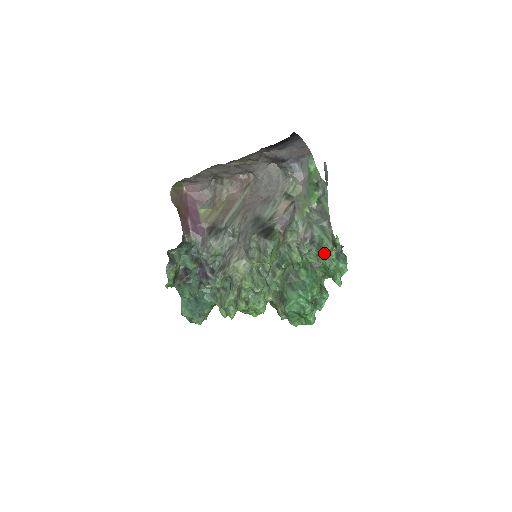
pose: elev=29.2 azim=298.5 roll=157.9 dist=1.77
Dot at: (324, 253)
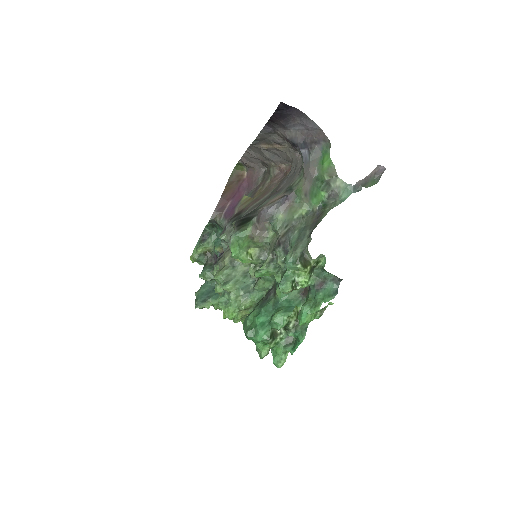
Dot at: (288, 268)
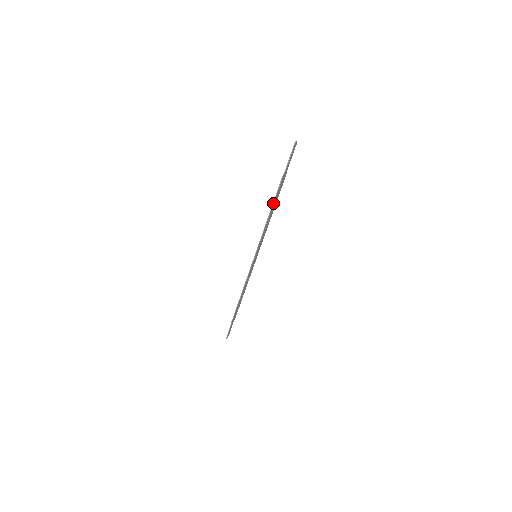
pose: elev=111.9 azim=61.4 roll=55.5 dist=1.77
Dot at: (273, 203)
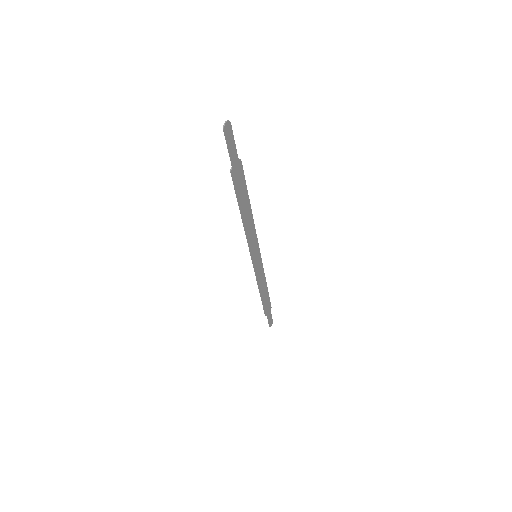
Dot at: (238, 204)
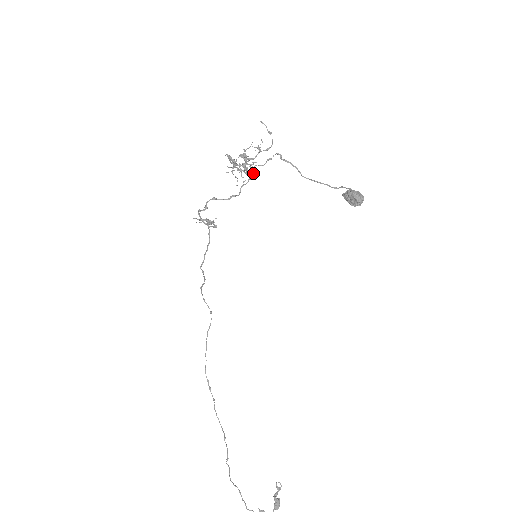
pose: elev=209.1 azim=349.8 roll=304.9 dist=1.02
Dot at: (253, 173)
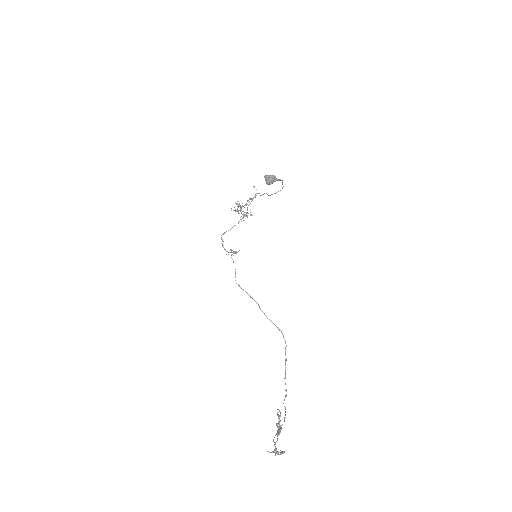
Dot at: (250, 212)
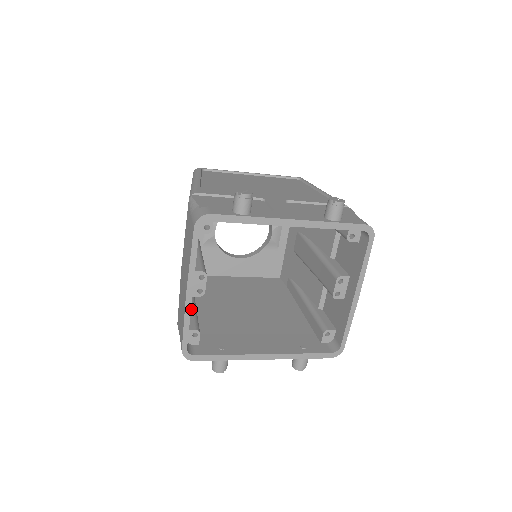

* [WHAT TO DO]: Copy every text line in the rows above word for word, leaving the pictures out of your answer.

* [WRITTEN REPLY]:
pose: elev=29.2 azim=298.5 roll=157.9 dist=1.77
Dot at: (324, 253)
Dot at: (288, 268)
pose: elev=111.9 azim=61.4 roll=55.5 dist=1.77
Dot at: (273, 203)
Dot at: (238, 204)
pose: elev=209.1 azim=349.8 roll=304.9 dist=1.02
Dot at: (253, 173)
Dot at: (250, 212)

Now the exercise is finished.